Kalo lo kelamaan mikir, lo sendiri yang membawa kita berdua ke jurang maut,”
ucap Altan tak sabaran.
Tiiiiiiinnnnnn…
Lagi-lagi
mobil yang mendekat dengan mobil Altan menghindar dengan cukup baik dan tepat
waktu. Dan suara klakson mobil pun menyadarkan Tika kembali ke dunia nyata.
“Aaaarghh...
iya, iya!!!” teriak Tika malu-malu.
“Good
girl!” puji Altan mendengar jawaban dari Tika. Tanpa membuang banyak waktu,
Altan langsung menghidupkan mobilnya dan menancapkan gasnya dengan hentakan yang
keras. Hingga membuat tubuh kecil Tika —yang sedang duduk tegak terpental ke
belakang jok duduknya.
“Buset
Altan, pelan-pelan!!!” protes Tika pada pacar barunya.
Tanpa
kentara, Altan menarik salah satu sudut bibirnya ke atas. Membentuk sebuah
senyuman kemenangan. Inilah jalannya.

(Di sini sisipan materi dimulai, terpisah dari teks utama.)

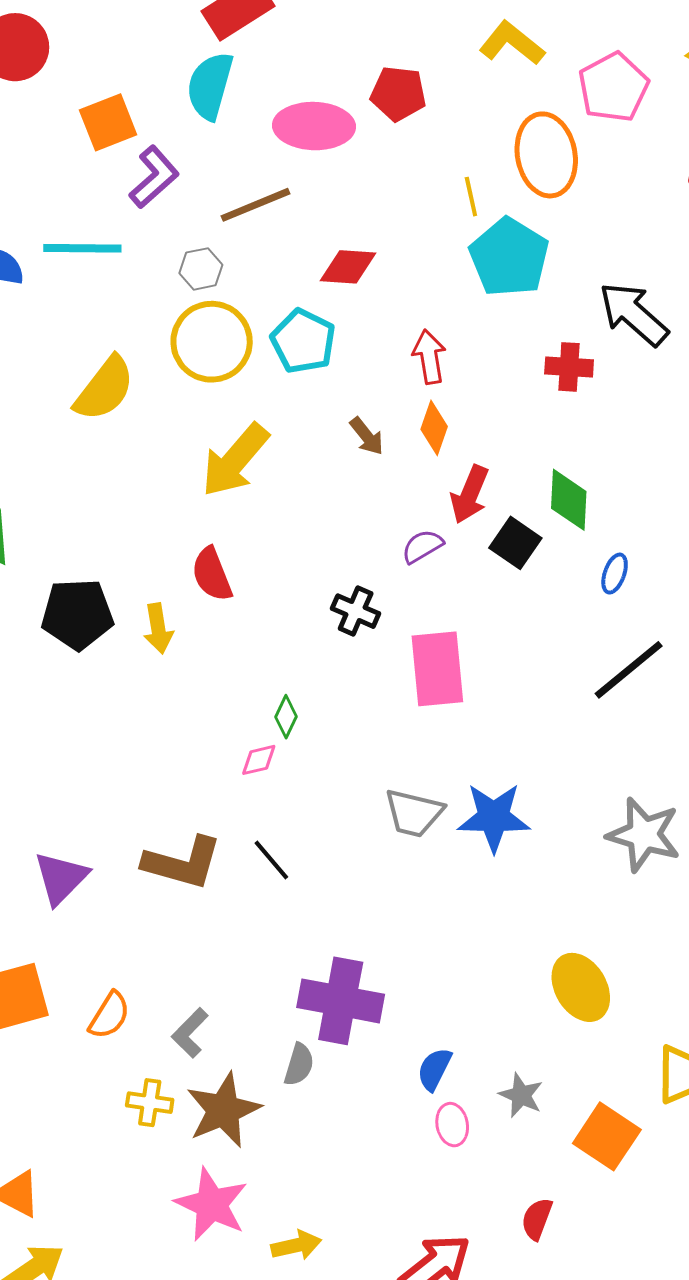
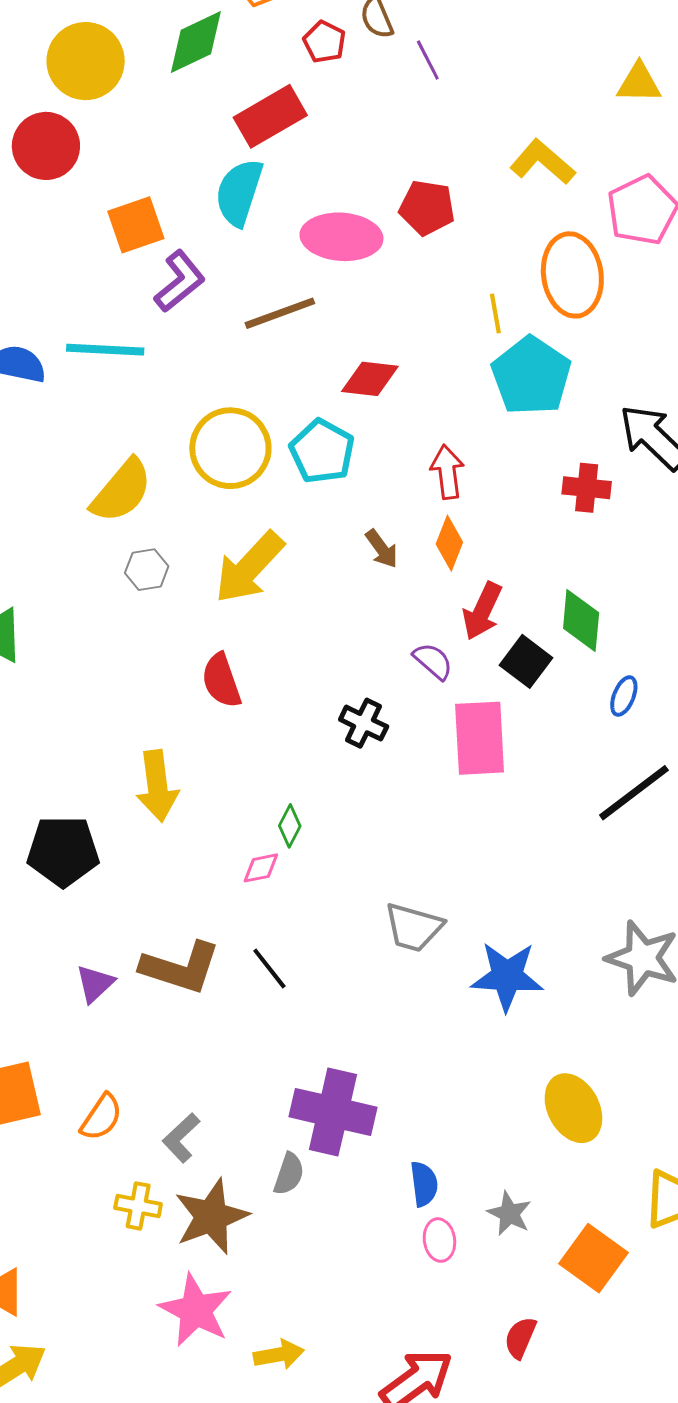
gray hexagon: (201, 269) -> (147, 570), moved
purple semicircle: (422, 546) -> (433, 661), turned 69
black pentagon: (77, 614) -> (63, 851), moved
yellow arrow: (158, 628) -> (157, 786), moved, size x1.4
pink rectangle: (437, 669) -> (480, 738), moved
blue star: (494, 817) -> (507, 976), moved
purple triangle: (61, 878) -> (95, 984), moved, size x0.7
blue semicircle: (434, 1069) -> (424, 1184), turned 144

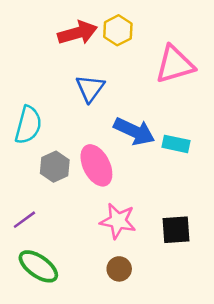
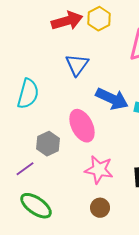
gray hexagon: (55, 167) -> (48, 144), moved

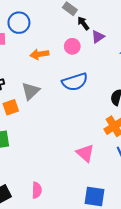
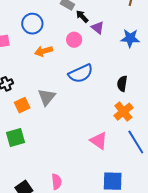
blue circle: (19, 23) -> (32, 24), moved
purple triangle: (98, 37) -> (98, 28), turned -40
gray triangle: (31, 91) -> (47, 97), moved

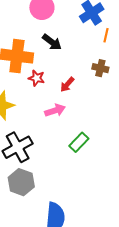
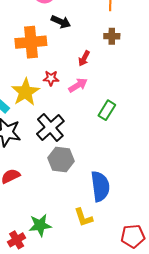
red star: (37, 78) -> (51, 78), moved

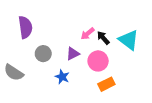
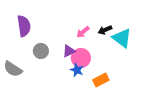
black arrow: (103, 38) -> (105, 30), moved, turned -72
pink circle: (98, 61) -> (81, 58), moved
blue star: (62, 77) -> (77, 70), moved

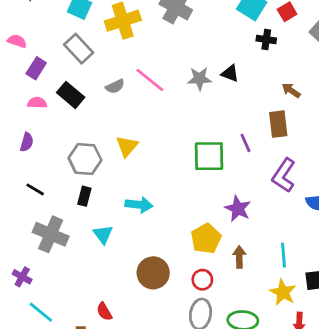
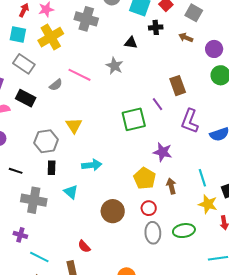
black triangle: (230, 73) -> (131, 43), moved
gray star: (199, 79) -> (114, 66), turned -30
brown arrow: (291, 90) -> (186, 38), moved

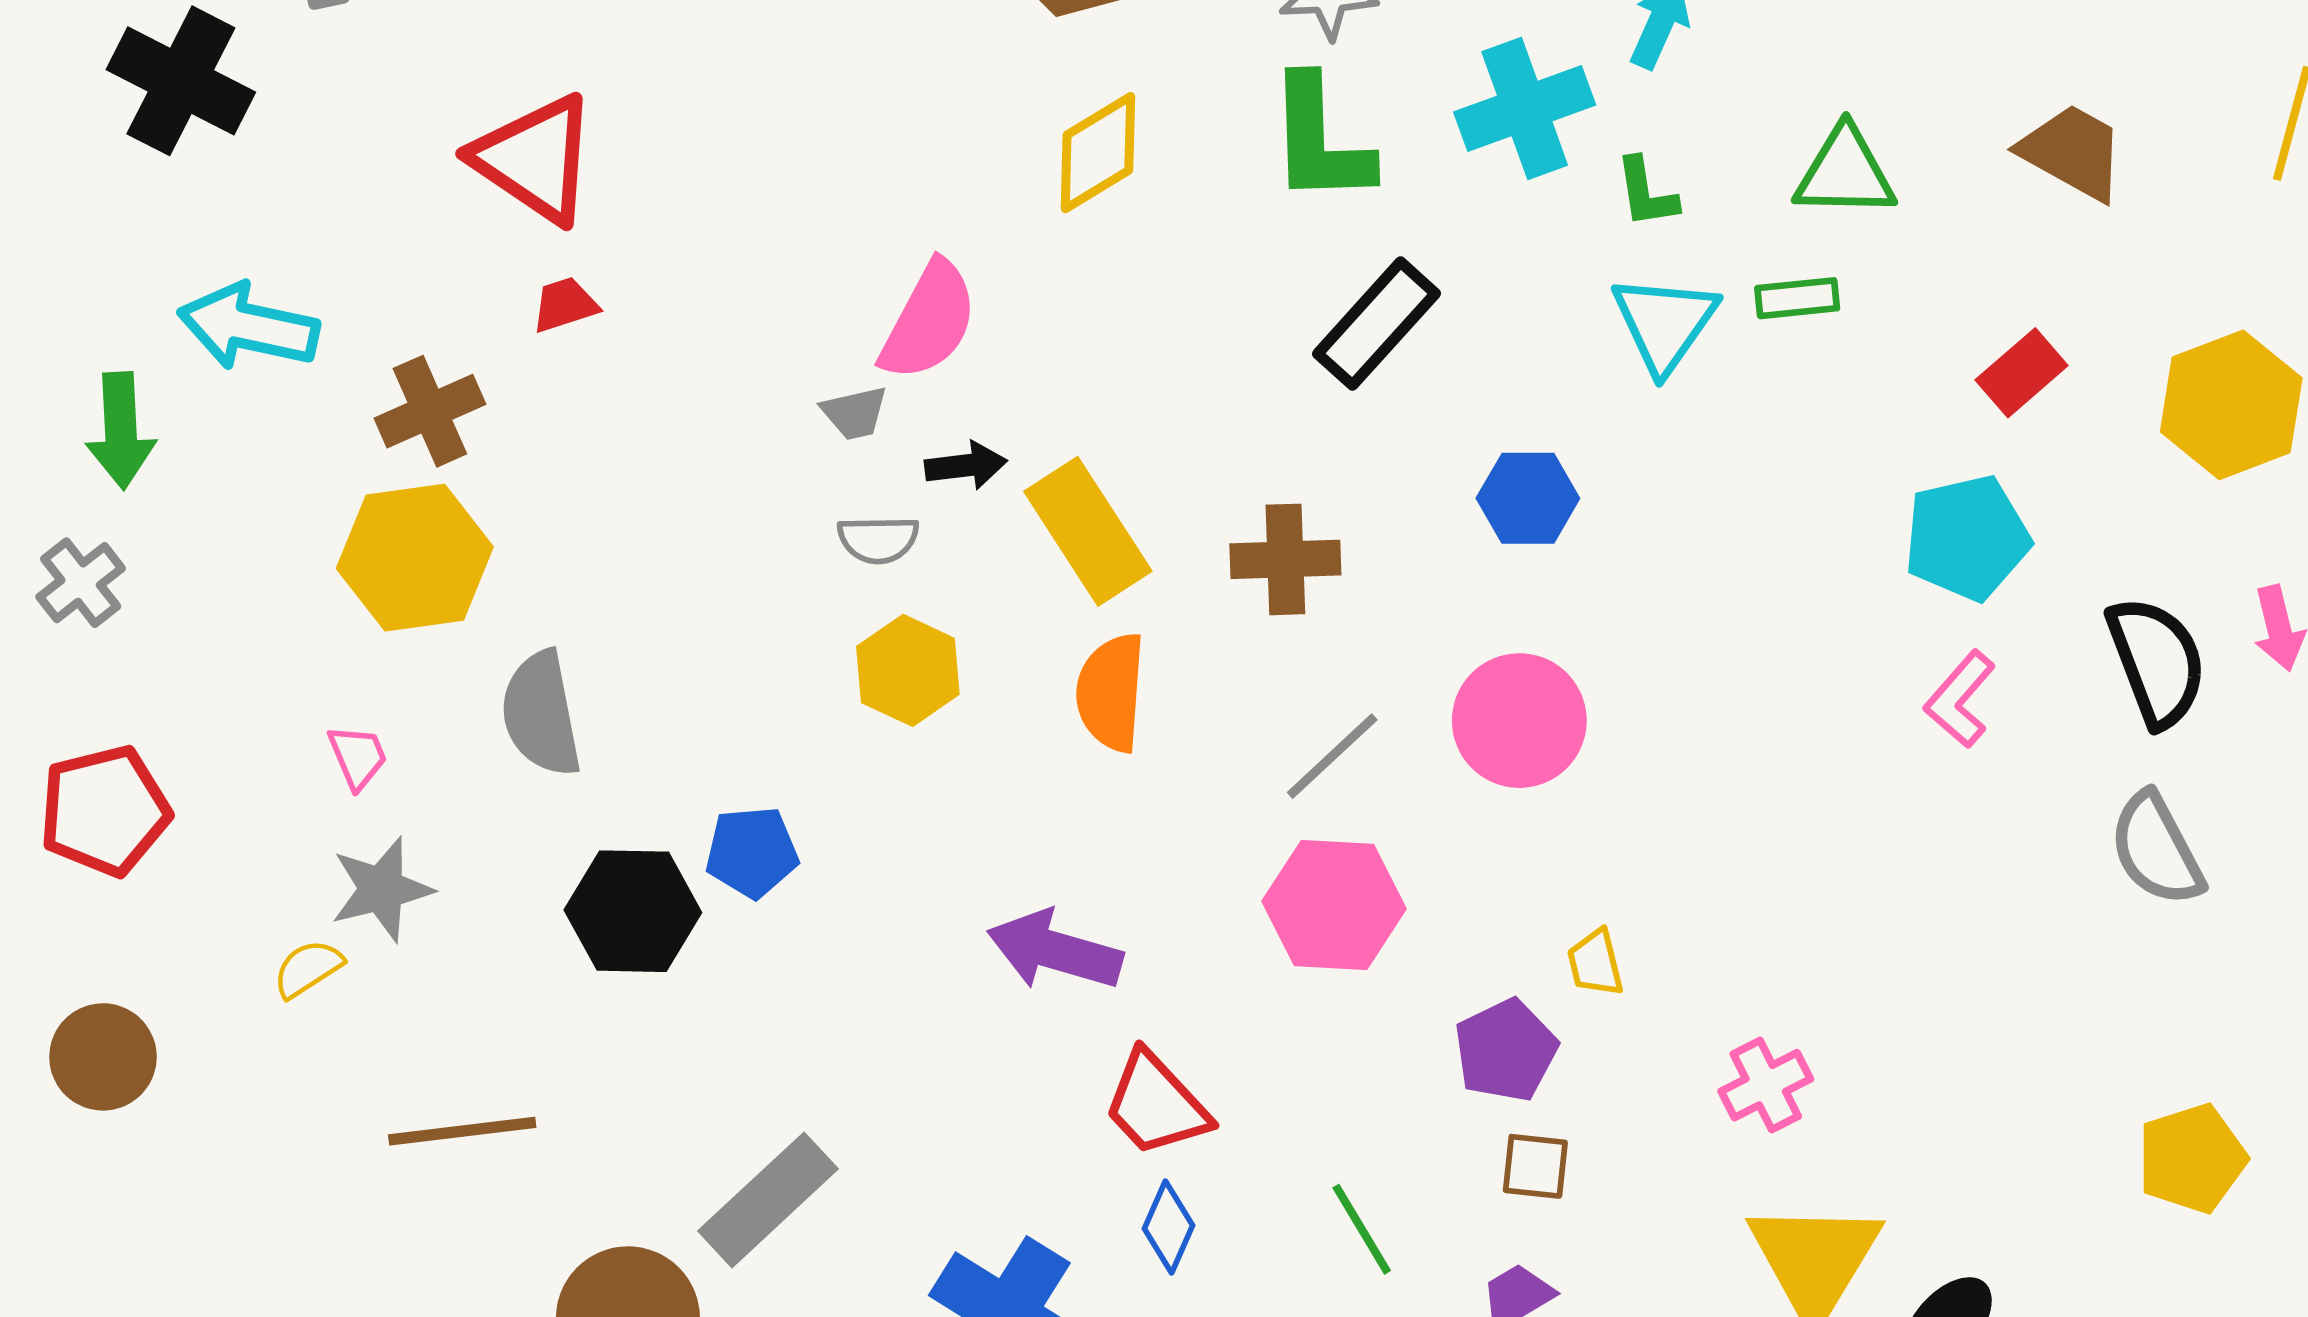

Dia mendapatkan jalannya untuk mendekati
orang yang hampir dibilang sangat dekat dengan cewek disebelahnya.
Altan tidak
perduli jika ia menggunakan cara ini untuk menarik kembali perhatian cewek yang
dia suka dengan memacari sahabatnya. Konyol memang. Tapi itulah ide gila yang
dia punya saat itu. Ide yang mengharuskannya membohongi orang lain demi
kepentingan sendiri. Meski harus nengorbankan perasaannya juga.